A Server Was Not Protected with a Password, and Millions of Banking Documents Were Leaked
Another day, another exposed trove of sensitive data. The database was discovered on January 10 by security researcher Bob Diachenko. It had 24 million records weighing in at over 51GB, and as soon as Diachenko saw what these records contained, he knew that he must act quickly.
The text had apparently been generated by an OCR solution. OCR stands for Optical Character Recognition, a piece of technology that is used to convert handwritten or printed documents into machine-readable text. In this particular instance, the OCR software had scanned mortgage and credit reports.
Because each record contained different parts of different documents, it's difficult to estimate the exact number of affected individuals. It's fair to say, however, that a lot of extremely sensitive information was left out in the open. The database contained names, addresses, phone numbers, credit history, Social Security numbers, etc. As Diachenko himself puts it, the database was "a gold mine for cyber criminals who would have everything they need to steal identities, file false tax returns, get loans or credit cards".
Who exposed the data?
It wasn't immediately apparent who the database belonged to which is why Diachenko called Zack Whittaker from TechCrunch and asked for some help with the investigation. After a closer look, they found out that the documents date as far back as 2008 and were issued by several major financial institutions including Wells Fargo, CapitalOne, HSBC as well as a couple of US federal departments.

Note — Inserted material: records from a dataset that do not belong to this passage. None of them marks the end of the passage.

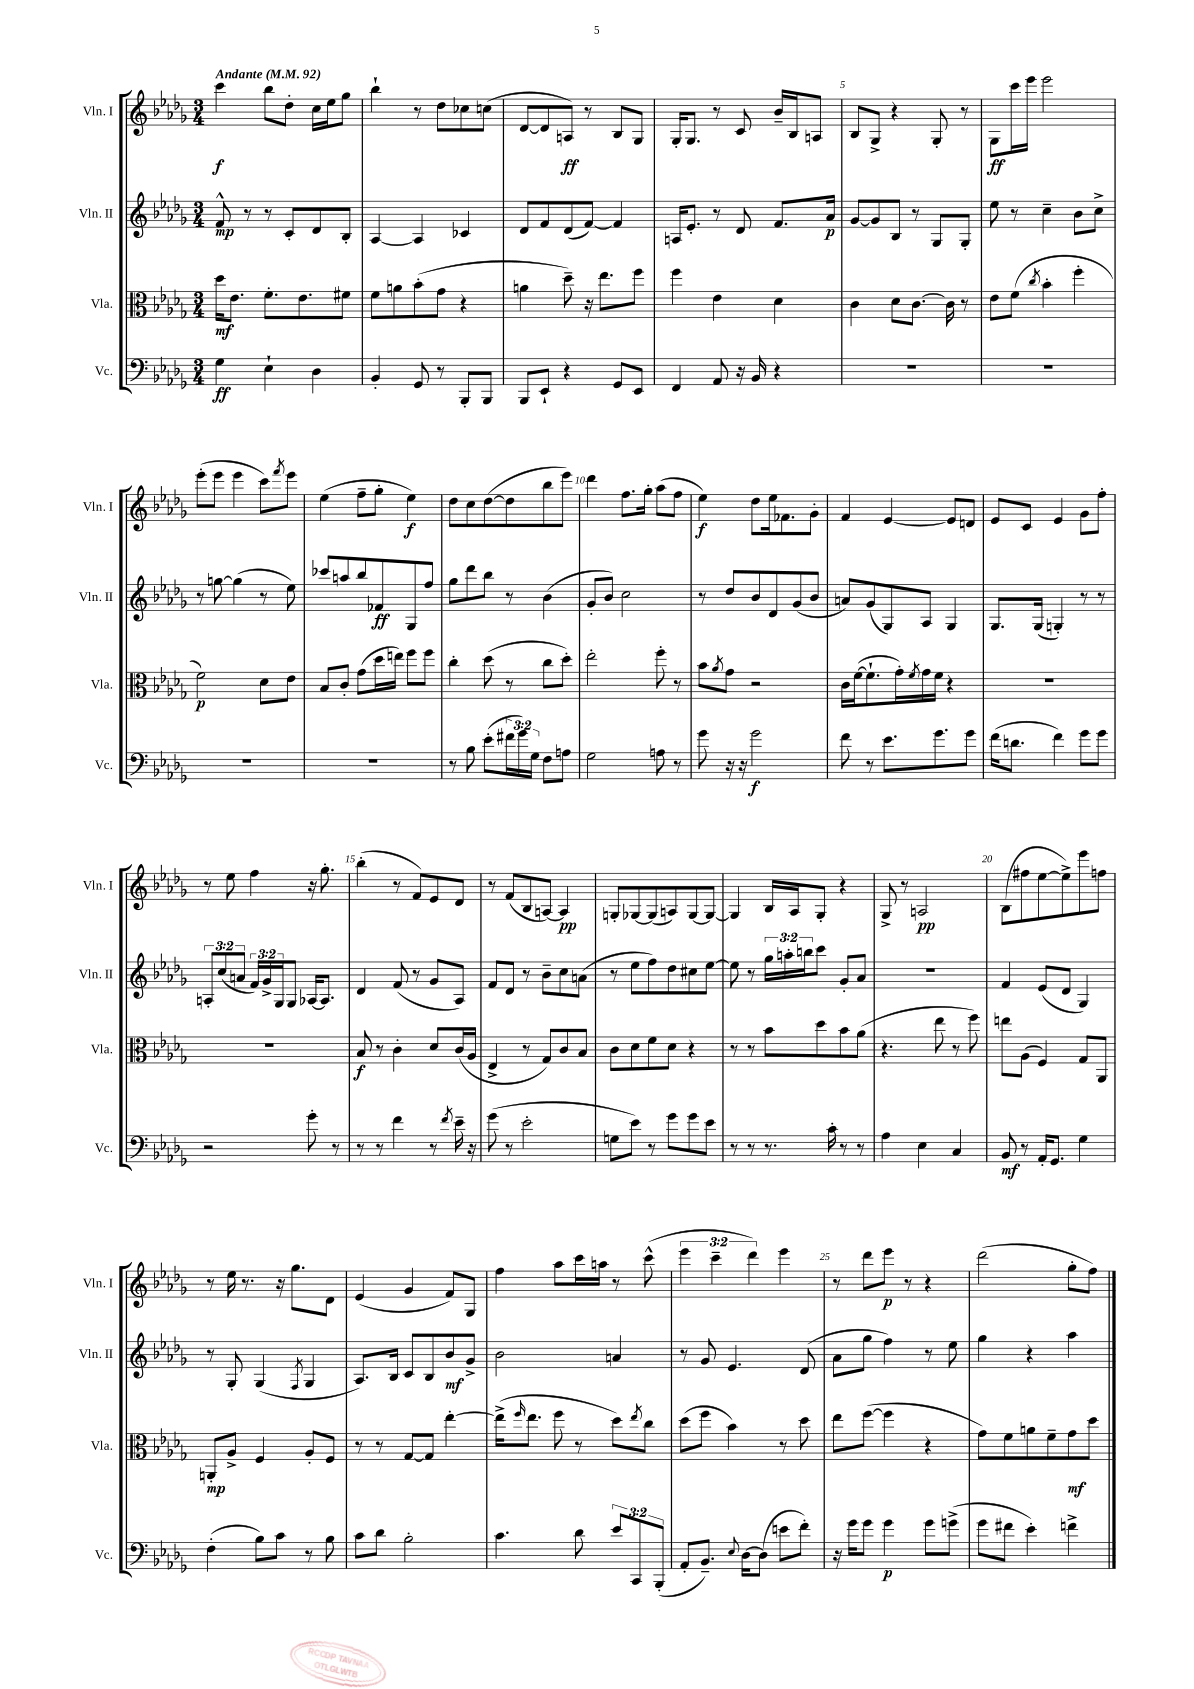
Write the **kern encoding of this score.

**kern	**kern	**kern	**kern
*staff4	*staff3	*staff2	*staff1
*clefF4	*clefC3	*clefG2	*clefG2
*k[b-e-a-d-g-]	*k[b-e-a-d-g-]	*k[b-e-a-d-g-]	*k[b-e-a-d-g-]
*M3/4	*M3/4	*M3/4	*M3/4
*MM92	*MM92	*MM92	*MM92
4G-	16dd-	8f^^	4ccc
.	8.e-	.	.
.	.	8r	.
4E-`	8.f'	8r	8bb-
.	.	8c'	8dd-'
.	8.e-	.	.
4D-	.	8d-	16cc
.	.	.	16ee-
.	8f#	8B-'	8gg-
=	=	=	=
4BB-'	8f	[4A-	4bb-`
.	8a	.	.
8GG-	(8b-'	4A-]	8r
8r	8g-	.	8dd-
8BBB-'	4r	4c-	8cc-
8BBB-	.	.	(8cc
=	=	=	=
8BBB-	4a	8d-	[8d-
8EE-`	.	8f	8d-]
4r	8dd-~)	(8d-	8A)
.	16r	[8f)	8r
.	8.ee-	.	.
8GG-	.	4f]	8B-
8EE-	8ff	.	8G-
=	=	=	=
4FF	4ff	16A	16G-'
.	.	8.e-'	8.G-
8AA-	4e-	8r	8r
16r	.	8d-	8c
16BB-	.	.	.
4r	4d-	8.f	16b-~
.	.	.	16B-
.	.	.	8A
.	.	16a-	.
=	=	=	=
2.r	4c	[8g-	8B-
.	.	8g-]	8G-^
.	8d-	8B-	4r
.	[8.c	8r	.
.	.	8G-	8G-'
.	16c]	.	.
.	8r	8G-'	8r
=	=	=	=
2.r	8e-	8ee-	8G-
.	(8f	8r	16ccc
.	.	.	16eee-
.	8qcc	.	.
.	4b-'	4cc~	2eee-
.	4ff'	8b-	.
.	.	8cc^	.
=	=	=	=
2.r	2f)	8r	(8eee-'
.	.	[8gg	8eee-
.	.	(4gg]	4eee-
.	8d-	8r	8ccc)
.	.	.	8qfff
.	8e-	8ee-)	8eee-
=	=	=	=
2.r	8B-	8ccc-	(4ee-
.	8c'	8aa	.
.	(8g-	8bb-	8ff~
.	16dd-	8f-	8gg-'
.	16ee)	.	.
.	8ff	8G-	4ee-)
.	8ff	8ff	.
=	=	=	=
8r	4cc'	8gg-	8dd-
8B-	.	8ddd-	8cc
(8e-'	(8dd-	8bb-	([8dd-
24f#	8r	8r	8dd-]
24g-)	.	.	.
24G-	.	.	.
8F	8cc	(4b-	8bb-
8A	8dd-')	.	8eee-)
=	=	=	=
2G-	2ee-'	8g-'	4ddd-
.	.	8b-)	.
.	.	2cc	8.ff
.	.	.	16gg-'
8A	8ff'	.	(8aa-
8r	8r	.	8ff
=	=	=	=
8g-	8b-	8r	4ee-)
.	8qa-	.	.
16r	8g-	8dd-	.
16r	.	.	.
2g-	2r	8b-	8dd-
.	.	8d-	16ee-
.	.	.	8.f-
.	.	(8g-	.
.	.	8b-	8g-'
=	=	=	=
8f	16c	8a)	4f
.	([16f	.	.
8r	8.f`]	(8g-	.
8.e-	.	8G-)	[4e-
.	16g-')	.	.
.	8qf	.	.
.	16g-	8A-	.
8.g-	16f	.	.
.	4r	4G-	8e-]
8g-	.	.	8d
=	=	=	=
(16f	2.r	8.G-	8e-
8.d	.	.	.
.	.	.	8c
.	.	(16G-	.
4f)	.	4G')	4e-
8g-	.	8r	8g-
8g-	.	8r	8ff'
=	=	=	=
2r	2.r	12A'	8r
.	.	(12cc	.
.	.	.	8ee-
.	.	12a	.
.	.	24f)	4ff
.	.	24g-^	.
.	.	24G-	.
.	.	8G-	.
8g-'	.	[16A-	16r
.	.	8.A-]	8.gg-'
8r	.	.	.
=	=	=	=
8r	8B-	4d-	(4bb-'
8r	8r	.	.
4f	4c'	(8f	8r
.	.	8r	8f)
8r	8d-	8g-	8e-
8qf	.	.	.
16e-~	(16c	8A-)	8d-
16r	16A-	.	.
=	=	=	=
(8g-	4E-^	8f	8r
8r	.	8d-	(8f
2e-'	8r	8r	8B-
.	8G-)	8b-~	[8A)
.	8c	8cc	4A]
.	8B-	(8a	.
=	=	=	=
8G	8c	8r	8G'
8e-)	8d-	8ee-	[8G-
8r	8f	8ff)	(8G-]
8g-	8d-	8dd-	8A)
8g-	4r	8cc#	[8G-
8e-	.	[8ee-	8G-_
=	=	=	=
8r	8r	8ee-]	4G-]
8r	8r	8r	.
8.r	8b-	24gg-	16B-
.	.	24aa'	.
.	.	.	16A-
.	.	24bb	.
.	8dd-	8ccc	8G-'
16c'	.	.	.
8r	8b-	8g-'	4r
8r	(8a-	8a-	.
=	=	=	=
4A-	4.r	2.r	8G-^
.	.	.	8r
4E-	.	.	2A
.	8ee-	.	.
4C	8r	.	.
.	8ff)	.	.
=	=	=	=
8BB-	8ee	4f	(8B-
8r	(8A-	.	8ff#
16AA-'	4F)	(8e-	[8ee-
8.GG-	.	.	.
.	.	8d-	8ee-^])
4G-	8G-	4G-)	8eee-
.	8AA-	.	8ff
=	=	=	=
(4F'	8AA'	8r	8r
.	8A-^	8G-'	16ee-
.	.	.	8.r
8B-)	4F	(4G-	.
8c	.	.	16r
.	.	.	8.gg-
.	.	8qF	.
8r	8A-'	4G-	.
8B-	8F	.	8d-
=	=	=	=
8c	8r	8.A-)	(4e-
8d-	8r	.	.
.	.	16B-	.
2B-'	[8G-	8c	4g-
.	8G-]	8B-	.
.	[4ee-'	8b-	8f)
.	.	8g-^	8G-
=	=	=	=
4.c	(16ee-^]	2b-	4ff
.	16qqff	.	.
.	8.ee-	.	.
.	8ff	.	8aa-
8d-	8r	.	16ccc
.	.	.	16aa
12e-	8dd-)	4a	8r
12CC	.	.	.
.	8qee-	.	.
.	8cc	.	(8ccc^^
(12BBB-'	.	.	.
=	=	=	=
8AA-'	(8dd-	8r	6eee-
8.BB-~)	8ff	8g-	.
.	.	.	6ccc~
.	4b-)	4.e-	.
8qqE-	.	.	.
[16D-	.	.	.
.	.	.	6ddd-)
(8D-]	.	.	.
8e	8r	.	4eee-
8f')	8dd-	(8d-	.
=	=	=	=
16r	8ee-	8a-	8r
16g-	.	.	.
8g-	([8ff	8gg-	8ddd-
4g-	4ff]	4ff)	8eee-
.	.	.	8r
8g-	4r	8r	4r
(8g^	.	8ee-	.
=	=	=	=
8g-	8g-)	4gg-	(2ddd-
8f#	8f	.	.
4e-')	8a	4r	.
.	8f~	.	.
4f^	8g-	4aa-	8gg-'
.	8dd-	.	8ff)
==	==	==	==
*-	*-	*-	*-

Some more poking around later, they concluded that the information had been collected by Ascension – a Texas-based business that provides data analytics services to banks. Whittaker got in touch with Sandy Campbell, a representative of Ascension's parent company, who said that yes, the database did belong to the analytics business, but no, their systems hadn't been compromised.
Apparently, a vendor hired by Ascension made the blunder. Although Campbell refused to name the said vendor, Zack Whittaker believes it's New York-based OpticsML. Considering the fact that according to an archived version of its website (the live one is down for some reason), OpticsML offers OCR services "to some of the largest companies in the Mortgage space", the scenario doesn't seem very unlikely. That said, nobody has officially confirmed the information.
The good news is that, after Citigroup, one of the financial institutions whose clients were affected, intervened, the database was taken down, and it has been inaccessible since January 15.
How was the data exposed?
Bob Diachenko didn't use a clever code injection, password brute-forcing or any other type of hacking technique. Instead, he discovered it with the help of publicly available search engines like Shodan and Censys, and when he got to it, there was no password to prevent him from looking at it, downloading it, or possibly abusing it.
The data was left on an ElasticSearch cluster and was facing the internet without any form of protection whatsoever. It was accessible to anyone willing to lo ok for it, and finding it was as difficult as entering a query in a search engine.
It's the latest in a very long line of data leaks that happens not because hackers are too smart or because software is too weak, but because vendors make simple and completely avoidable configuration errors when securing people's information. It actually comes just days after another unsecured ElasticSearch server exposed all sorts of sensitive data that belongs to users of several online casinos.
Vendors must really pick up their game when it comes to keeping people safe. They have the tools needed to avoid at least some of the data-exposing incidents, and they have no excuses for not using them.